‘Best Rainfall In Years’ | Rain Drenches Parts Of Australia, Helps Contain Fires And Brings Drought Relief

Multiple regions across Australia reported Thursday they had received more than a month’s rainfall in just 24 hours, according to 9 News Australia.

“Relief is here for a number of firefighters working across NSW. Although this rain won’t extinguish all fires, it will certainly go a long way towards containment,” tweeted Australia’s NSW Rural Fire Service.

The rain comes after one of the driest Decembers on record.

“…more than ten communities across all three states have received their best rainfall in years,” reported 9 News.

With the rain came storms, knocking out power in some regions.

But many are thankful for the rain, which has brought some relief to the drought-stricken country. NSW Rural Fire Service reported late Wednesday that there were still 85 bush and grass fires burning across that state alone but 30 were contained.

We are starting to see some good falls across some firegrounds. Lets hope some of our farmers are also getting some moisture,” tweeted NSW RFS.

Forecasters are calling for the rain to continue into the weekend, bringing more than four inches of rain to some areas.

Post by KHOU11.

More than two dozen people have been killed in the wildfires, and numerous homes have been destroyed.

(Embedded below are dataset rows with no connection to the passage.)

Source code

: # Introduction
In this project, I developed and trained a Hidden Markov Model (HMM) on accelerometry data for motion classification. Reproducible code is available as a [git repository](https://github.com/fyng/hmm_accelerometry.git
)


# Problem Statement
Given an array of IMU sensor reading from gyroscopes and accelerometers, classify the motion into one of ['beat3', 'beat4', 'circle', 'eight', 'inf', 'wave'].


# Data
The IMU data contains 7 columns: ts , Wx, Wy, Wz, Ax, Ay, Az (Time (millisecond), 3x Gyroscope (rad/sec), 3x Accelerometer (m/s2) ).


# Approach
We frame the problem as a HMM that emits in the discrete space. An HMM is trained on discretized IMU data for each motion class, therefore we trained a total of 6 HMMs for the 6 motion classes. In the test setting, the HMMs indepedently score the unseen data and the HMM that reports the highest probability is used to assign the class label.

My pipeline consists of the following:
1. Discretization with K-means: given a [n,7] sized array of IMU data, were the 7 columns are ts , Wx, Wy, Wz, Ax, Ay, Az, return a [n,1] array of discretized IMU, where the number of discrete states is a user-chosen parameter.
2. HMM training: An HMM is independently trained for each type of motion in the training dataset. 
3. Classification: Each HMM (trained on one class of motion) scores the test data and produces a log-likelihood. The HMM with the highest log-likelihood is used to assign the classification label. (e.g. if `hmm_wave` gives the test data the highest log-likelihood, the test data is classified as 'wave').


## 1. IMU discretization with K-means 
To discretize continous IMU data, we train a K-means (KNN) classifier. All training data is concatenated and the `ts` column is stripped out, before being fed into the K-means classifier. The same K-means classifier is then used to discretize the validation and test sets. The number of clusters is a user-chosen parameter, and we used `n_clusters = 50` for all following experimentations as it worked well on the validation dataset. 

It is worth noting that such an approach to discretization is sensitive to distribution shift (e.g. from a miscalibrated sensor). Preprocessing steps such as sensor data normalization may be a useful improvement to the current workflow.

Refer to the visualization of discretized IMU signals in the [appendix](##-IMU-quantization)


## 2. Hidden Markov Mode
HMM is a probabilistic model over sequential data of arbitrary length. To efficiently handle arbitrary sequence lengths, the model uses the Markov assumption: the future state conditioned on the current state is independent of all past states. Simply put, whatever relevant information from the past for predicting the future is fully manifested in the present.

Last week it was reported a conservation group estimates 1.25 billion wild animals have died in the unprecedented fire crisis. That estimate is considered conservative and doesn’t include those animals that are injured or homeless.

According to the Associated Press, WWF-Australia says most of the dead are species that simply cannot move fast enough to escape. Reptiles represent most of the dead. Birds are next, followed by mammals.

WWF has launched the Australian Wildlife and Nature Recovery Fund, with a goal of raising 30 million Australian dollars — about $20 million U.S. The money would go toward wildlife response, habitat restoration and efforts to prevent such disasters in the future such as mitigating climate change.